One Whitfield County Board of Commission member thinks the recent Local Option Sales Tax (LOST) agreement with the City of Dalton is a bad deal for property taxpayers.
Commissioner Greg Jones was the lone dissenting vote Monday night for the agreement, which both sides agreed to on Oct. 12. The measure passed 3-1, with Board Chairman Mike Babb usually only voting to break ties. The Dalton City Council approved the agreement with a 3-0 vote on Oct. 15.
“Everybody in Whitfield County is going to get a 1.6-mill increase on their tax bill next year because of giving the cities more money,” Jones said. “That’s my main concern. All we’re doing is transferring the taxes.”
If city and county leaders could not reach an agreement, a Superior Court judge would have ruled for one side.

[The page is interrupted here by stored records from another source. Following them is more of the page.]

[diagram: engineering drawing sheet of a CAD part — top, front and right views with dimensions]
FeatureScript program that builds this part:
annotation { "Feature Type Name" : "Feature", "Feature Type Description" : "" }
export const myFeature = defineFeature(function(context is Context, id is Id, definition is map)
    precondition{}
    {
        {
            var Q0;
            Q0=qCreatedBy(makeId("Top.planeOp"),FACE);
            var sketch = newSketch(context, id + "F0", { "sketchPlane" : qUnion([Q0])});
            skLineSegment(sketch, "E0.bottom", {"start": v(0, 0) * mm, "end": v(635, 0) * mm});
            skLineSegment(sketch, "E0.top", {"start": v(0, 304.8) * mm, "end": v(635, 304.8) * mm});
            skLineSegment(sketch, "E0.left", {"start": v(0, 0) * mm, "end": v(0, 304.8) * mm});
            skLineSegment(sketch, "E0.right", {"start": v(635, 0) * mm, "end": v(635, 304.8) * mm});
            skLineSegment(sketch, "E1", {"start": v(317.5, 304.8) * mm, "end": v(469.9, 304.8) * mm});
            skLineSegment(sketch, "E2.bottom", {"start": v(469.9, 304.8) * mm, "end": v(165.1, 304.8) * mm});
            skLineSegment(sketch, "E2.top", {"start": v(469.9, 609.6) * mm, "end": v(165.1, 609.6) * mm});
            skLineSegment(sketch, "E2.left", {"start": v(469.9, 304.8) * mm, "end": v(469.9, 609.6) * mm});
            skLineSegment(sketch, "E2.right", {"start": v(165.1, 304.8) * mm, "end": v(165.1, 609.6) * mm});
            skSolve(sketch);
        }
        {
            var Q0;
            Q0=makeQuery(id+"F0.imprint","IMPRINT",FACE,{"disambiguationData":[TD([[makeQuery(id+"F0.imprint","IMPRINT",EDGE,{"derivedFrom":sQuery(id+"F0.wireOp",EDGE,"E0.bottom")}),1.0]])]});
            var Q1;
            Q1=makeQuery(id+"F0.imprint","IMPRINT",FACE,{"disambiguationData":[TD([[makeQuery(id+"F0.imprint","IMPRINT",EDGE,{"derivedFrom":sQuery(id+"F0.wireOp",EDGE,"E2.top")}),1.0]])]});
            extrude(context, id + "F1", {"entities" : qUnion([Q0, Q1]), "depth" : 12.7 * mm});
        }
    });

Although there would be “a lot of unknowns” in sending the LOST decision to a judge, Jones said he still doesn’t think the agreement was “the right move.”
The agreement calls for Dalton to receive 32 percent of LOST revenues in 2013, with that share rising 1 percent every other year to 36 percent in 2021. Whitfield County will get 64.851 percent in 2013, with that share dropping to 60.457 percent in 2021. The rest will be divided among the county’s other three cities.
State law requires cities and counties to renegotiate their LOST agreements every 10 years after the results of the latest census are in.
The LOST currently brings in about $17.2 million a year, and under the current LOST agreement negotiated 10 years ago the county receives 83.24 percent and Dalton gets 14.93 percent, with the rest divided among the other cities.